So one more Jewish holiday has passed in which I’ve suffered, utterly confused, isolated, and bummed.
Like many converts, I’ve had trouble letting go of older holidays. I wasn’t thrilled to let go of Christmas. I had never celebrated it as a religious event, and honestly I don’t even view it as one. It was just a fun winter holiday that was the subject of a hostile takeover, really. But it’s really valuable to me to celebrate with my community, and the vast majority of the United States and the western hemisphere is my community.
Now, though, I’m trying to be part of a much different, much smaller community. One with their own holidays and their own celebrations. Not extra ones; replacement ones. I actually don’t mind this, really. I don’t have such strong attachments to Christmas and Easter, etc, that I don’t mind trying something else, but ever since I sat in synagogue for Shavuot, or watched as my rabbi chanted while another person blew through a ram’s horn, and thinking “what the hell is any of this?!” I’ve realized that I don’t actually have anything to replace any of my old holidays with. I don’t know what this stuff is! Celebrations are so important to me, and I’ve replaced them with nothing!
And let me clarify, I do know what the holidays are. I know their meanings and histories. I know their significance. They’re just not significant to me. This isn’t any big point of shame; I’m new. This stuff takes some getting used to. But for many reasons I haven’t really had a proper holiday in something like a year or more, and I’m kind of anxious.
This has become a point of contention between me and my wife. We have very different approaches to the holidays. Tiffany wants to plow through it. She’s content to stumble through Shabbat week after week, and go to synagogue events and for-the-kids holiday invites from our very nice Jewish friends, and participate as best as she can. She feels awkward and clueless many times, but she wants to do them by the book, and feels that the significance will come over time. That by doing what others are doing at the same time they’re all doing it will make it significant, because there is power in that kind of unity.
I don’t find any flaw in her argument, and yet when I rattle my noisemaker at the sound of “Haman!” which I’ve apparently been mispronouncing all this time, I feel like such a doofus because none of this is for me.

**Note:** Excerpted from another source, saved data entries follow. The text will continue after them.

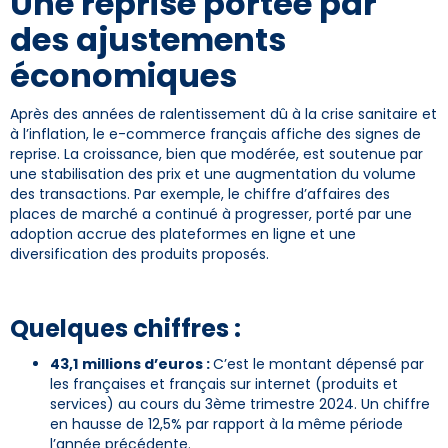
Une reprise portée par
des ajustements
économiques
Après des années de ralentissement dû à la crise sanitaire et
à l’inflation, le e-commerce français affiche des signes de
reprise. La croissance, bien que modérée, est soutenue par
une stabilisation des prix et une augmentation du volume
des transactions. Par exemple, le chiffre d’affaires des
places de marché a continué à progresser, porté par une
adoption accrue des plateformes en ligne et une
diversification des produits proposés.
Quelques chiffres :
43,1
millions d’euros :
C’est le montant dépensé par
les françaises et français sur internet (produits et
services) au cours du 3ème trimestre 2024. Un chiffre
en hausse de 12,5% par rapport à la même période
l’année précédente.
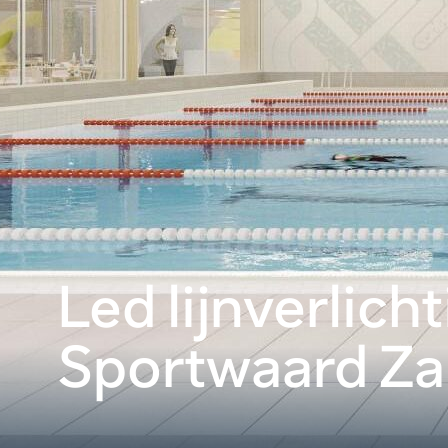
Led lijnverlich
Sportwaard Z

If I had my way I’d approach the holidays differently. Having always been an outsider pretty much everywhere I do, I’ve made peace with the position, and I put a lot more stock in things that are personally significant. I want to make Gallagher family traditions. I want to do what feels right. And frankly, I kind of want to mix it up a bit with these holidays. Hey, no one likes a big family-style dinner more than I do, but these holidays are a bit repetitive.
- Light something on fire and/or make a loud noise.
- Bake/fry something particular.
- Everybody eat.
Chanukah is baffling because it’s stretched over eight whole days. How long does it really take to play with a dreidel before you’re done? It feels like I should be doing more with this time. Something’s missing from all these holidays.
Sukkot? We’re supposed to live in a hut? Okay, then let’s just all go camping. It’ll be great. It’ll be an annual camping trip, and it’s totally special because I never go camping. We can even move the campsite each day. It’ll be like we’re roleplaying Exodus. How awesome is that?! Please, lets just do something besides eat inside a hut!
The problem, really, is not the Jewish holidays though. What I like the most about holidays is that they are reminders to act a certain way, and to focus in on an important trait. Thanksgiving reminds us to be thankful. Christmas reminds us to be peaceful and charitable. Independence Day reminds us of our unique history. Halloween reminds us to take time to have fun. And we need these reminders. We need these pauses in life to refocus. And I think the problem I’ve been having with the Jewish holidays is I don’t really know what they’re reminding me to do yet.
I suppose it doesn’t really matter whether I celebrate traditionally, or adapt (my wife would say appropriate) the holidays to my own ends. Until I figure out what the point is, and really feel that, then I’m not going to take them to heart.
Although that’s what’s nice about Purim, at least. I know G-d wants me to get drunk.